Una vez más, el ‘Hermanón’, por Gonzalo Ramírez de la Torre

400

La semana pasada, para sorpresa de pocos, Ricardo Belmont Cassinelli –conocido por muchos como el empresario fundador de la televisora que ostenta sus iniciales ‘RBC’–, oficializó su precandidatura presidencial por el partido político Siempre Unidos. No cabe duda que Belmont aún debe generar alguna simpatía en algún grupo de la población pero lo más seguro es que, ‘El Hermanón’, solo alcance frugales porcentajes en las encuestas (a menos que se trate de las “encuestas” que hace ‘Habla el Pueblo’ por vía telefónica) y, seguramente, en la elección misma.

Pero RBC ya empezó su campaña por distintas plataformas, hasta el punto de anunciar en su página oficial de Facebook un mitin para el 11 de Diciembre y ha prometido una campaña modesta, austera y digna –casi como si el tener dinero para una campaña fuera algo, en sí, ilegítimo–. También ha empezado con el discurso de quien sabe que no logrará mucho recibimiento popular, ese que acusa una especie de complot de la “multimedia dominante” para que no aparezca en las encuestas y no se le dé foro a él que es “diferente a los demás políticos”, “un hombre que ha dedicado su vida al pueblo”, “Un hombre que siempre luchó contra la injusticia”, etcétera, etcétera, etcétera.

Sin embargo, como informó Útero uno días antes del anuncio oficial, RBC habría estado buscando una postulación desde hace un tiempo. El comienzo habría sido con el partido OBRAS, pero no logró juntar las firmas necesarias para la inscripción. Con esto en mente la invitación de Felipe Castillo Alfaro, presidente de Siempre Unidos, debe haber caído como una bendición. Este partido, con su inefable logo, cabe recordar, es el mismo por el que hizo campaña la ‘Tigresa del Oriente’ en el 2010 y el mismo que tuvo a su líder – Castillo Alfaro– acusado de malversación de fondos en el 2014. Sin duda una irónica plataforma para un hombre que con tanto esfuerzo (o por lo menos es lo que él diría) luchó por conducir un canal de “televisión blanca” (entiéndase esto como un canal ajeno a los vicios de los que son acusados los canales de mayor audiencia).

Pero así como Ricardo Belmont ha estado buscando un atril político desde el cual predicar, también ha estado trabajando el balcón mediático por el cual llegar a su electorado. Esto explicaría la renovada presencia del Hermanón en la radio y la intención que el Canal 11 ha mostrado de renovar sus contenidos ¿Están dejando todo listo para la campaña Presidencial de Ricardo Belmont? Queda claro que no tiene nada de malo que un medio muestre afinidad por un candidato presidencial, pero también queda claro que la idea es que estos se mantengan críticos y fieles a su línea editorial sobre todas las cosas – esto último no será difícil considerando que Belmont es la línea editorial de sus medios–.  ¿Buscan los medios de RBC ser críticos o serán exclusivamente leales a quien les dio su nombre? Sin embargo, Independientemente de cómo sean  utilizados estos medios queda claro que para el fin de la campaña solo resaltará la inocuidad de los susodichos.

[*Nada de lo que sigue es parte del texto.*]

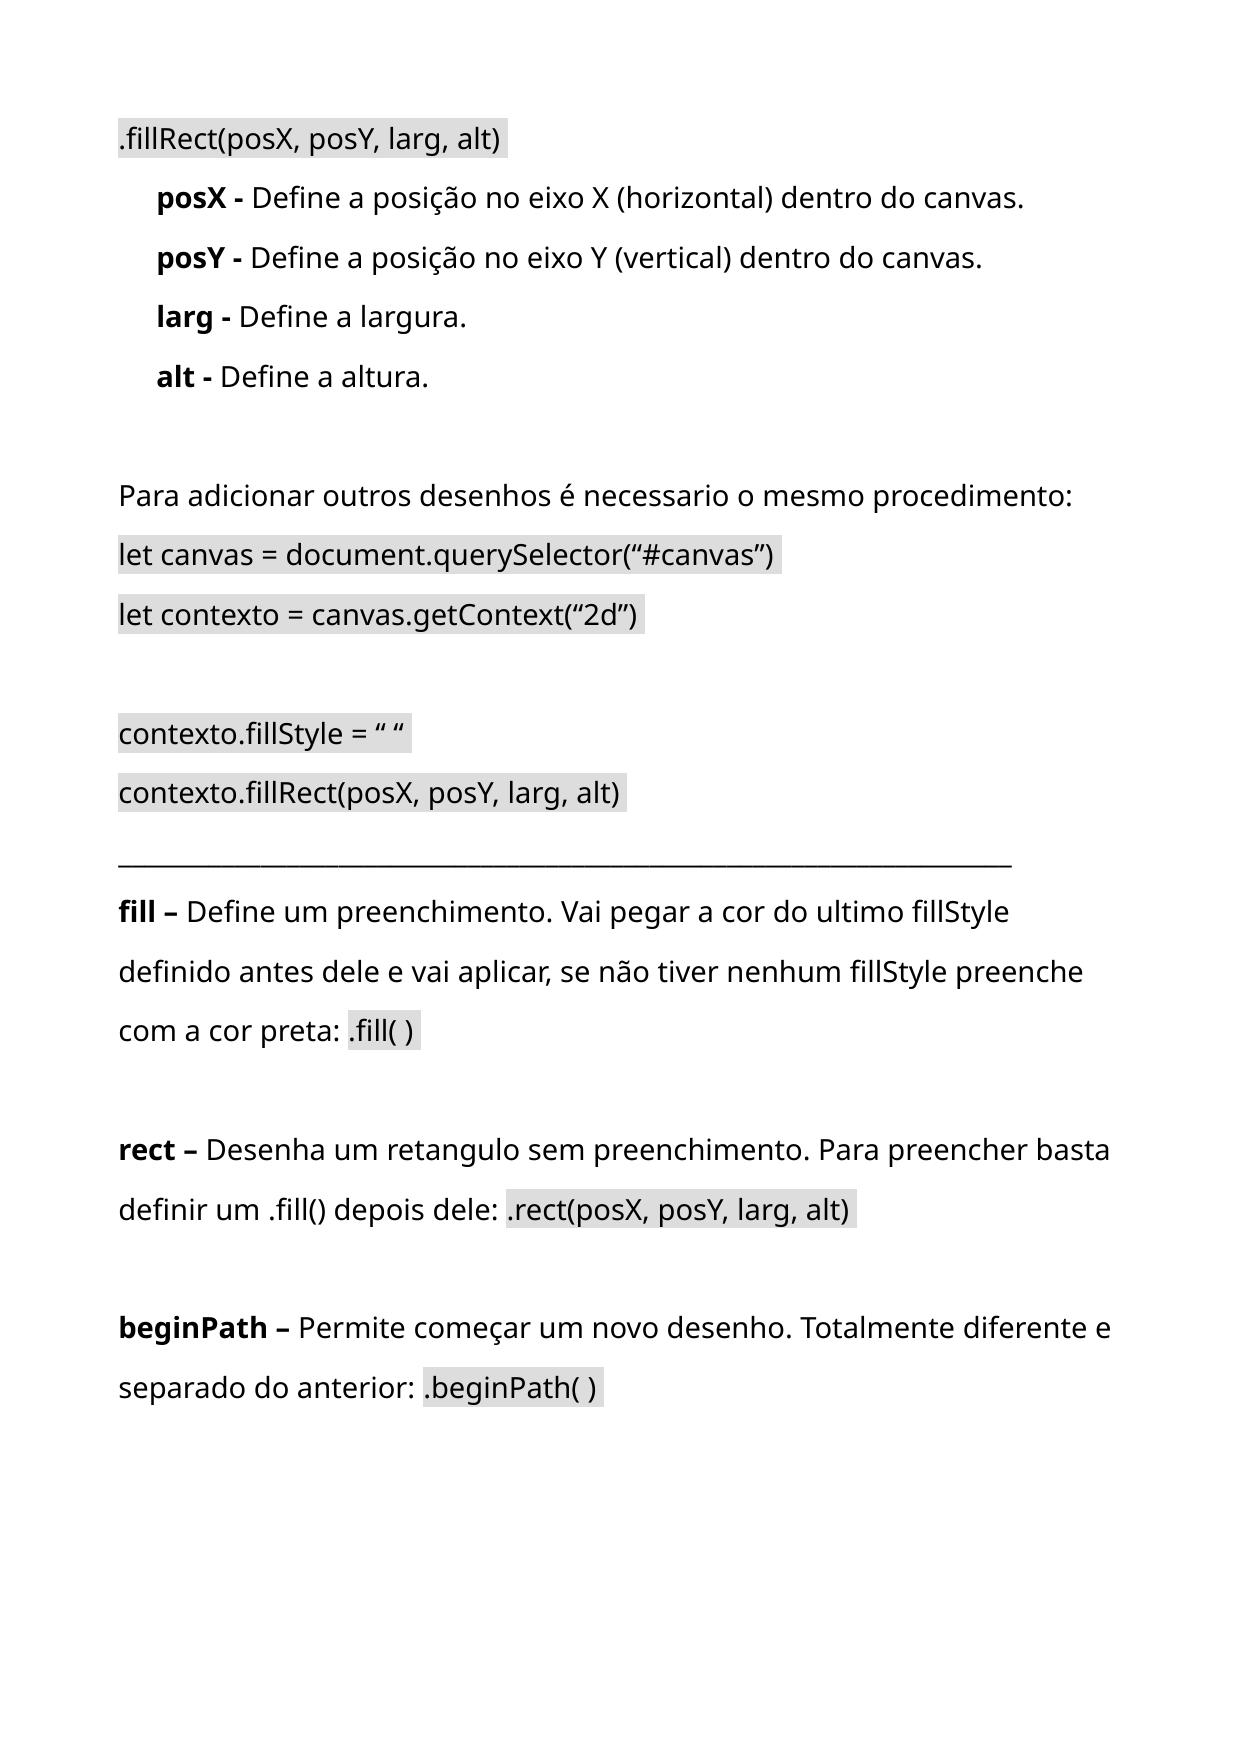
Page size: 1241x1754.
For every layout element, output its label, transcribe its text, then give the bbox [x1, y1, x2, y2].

text Para adicionar outros desenhos é necessario o mesmo procedimento: [118, 475, 1122, 515]
text fill – Define um preenchimento. Vai pegar a cor do ultimo fillStyle definido antes dele e vai aplicar, se não tiver nenhum fillStyle preenche com a cor preta: .fill( ) [118, 891, 1122, 1050]
text let canvas = document.querySelector(“#canvas”) [118, 534, 1122, 574]
text alt - Define a altura. [118, 356, 1122, 396]
text .fillRect(posX, posY, larg, alt) [118, 118, 1122, 158]
text contexto.fillStyle = “ “ [118, 713, 1122, 753]
text larg - Define a largura. [118, 297, 1122, 336]
text let contexto = canvas.getContext(“2d”) [118, 594, 1122, 634]
text beginPath – Permite começar um novo desenho. Totalmente diferente e separado do anterior: .beginPath( ) [118, 1308, 1122, 1407]
text posY - Define a posição no eixo Y (vertical) dentro do canvas. [118, 237, 1122, 277]
text _____________________________________________________________________ [118, 832, 1122, 872]
text rect – Desenha um retangulo sem preenchimento. Para preencher basta definir um .fill() depois dele: .rect(posX, posY, larg, alt) [118, 1129, 1122, 1228]
text contexto.fillRect(posX, posY, larg, alt) [118, 772, 1122, 812]
text posX - Define a posição no eixo X (horizontal) dentro do canvas. [118, 178, 1122, 217]
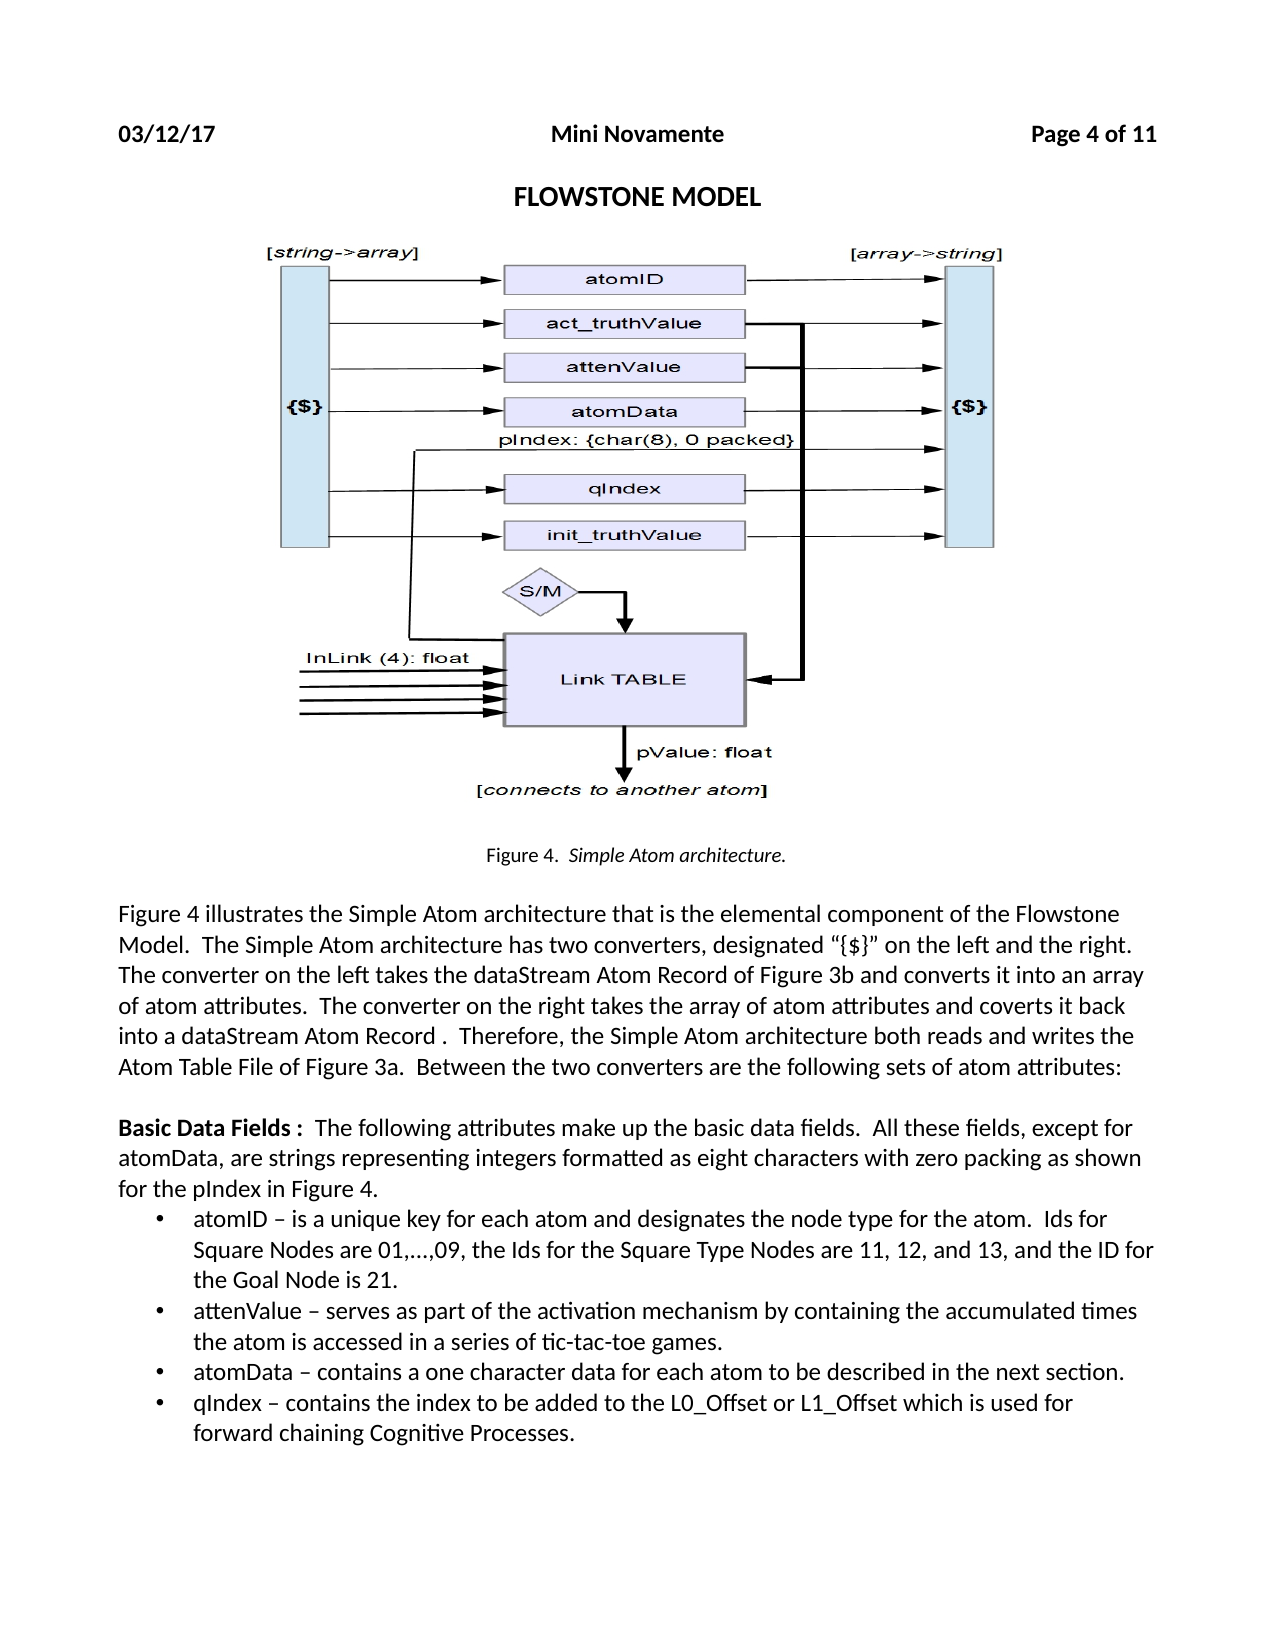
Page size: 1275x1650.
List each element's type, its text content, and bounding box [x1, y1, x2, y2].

list atomID – is a unique key for each atom and designates the node type for the atom. Ids for Square Nodes are 01,...,09, the Ids for the Square Type Nodes are 11, 12, and 13, and the ID for the Goal Node is 21. [156, 1204, 1157, 1295]
list qIndex – contains the index to be added to the L0_Offset or L1_Offset which is used for forward chaining Cognitive Processes. [156, 1387, 1157, 1448]
text Figure 4 illustrates the Simple Atom architecture that is the elemental component of the Flowstone Model. The Simple Atom architecture has two converters, designated “{$}” on the left and the right. The converter on the left takes the dataStream Atom Record of Figure 3b and converts it into an array of atom attributes. The converter on the right takes the array of atom attributes and coverts it back into a dataStream Atom Record . Therefore, the Simple Atom architecture both reads and writes the Atom Table File of Figure 3a. Between the two converters are the following sets of atom attributes: [118, 898, 1157, 1082]
picture [218, 213, 1057, 843]
list attenValue – serves as part of the activation mechanism by containing the accumulated times the atom is accessed in a series of tic-tac-toe games. [156, 1295, 1157, 1356]
text Figure 4. Simple Atom architecture. [118, 214, 1157, 868]
text FLOWSTONE MODEL [118, 178, 1157, 214]
text Basic Data Fields : The following attributes make up the basic data fields. All these fields, except for atomData, are strings representing integers formatted as eight characters with zero packing as shown for the pIndex in Figure 4. [118, 1112, 1157, 1204]
list atomData – contains a one character data for each atom to be described in the next section. [156, 1356, 1157, 1387]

Antaño Ricardo Belmont Cassinelli pedía un dólar a la población – a cambio de una acción que no le traería fruto alguno y que no le daba injerencia en el manejo del canal–, para mantener con vida el canal que había heredado. Hoy, Belmont le pide su voto en un afán de resucitar su relevancia en el mundo político, un mundo que quizá ya no está a tono con su retórica ¿Su estrategia? Decirse dueño de una superioridad moral de la que, supuestamente, adolecen los otros candidatos, en otras palabras, ninguna novedad. Este es solo un caudillo más, afanado consigo mismo, que se ufana de su integridad y que anda abocado a lo que entiende como lo moral y lo correcto. Si el señor Belmont no aparece en las encuestas, que no culpe a las encuestadoras, que se culpe a sí mismo por no notar que, hace mucho tiempo, su momento pasó.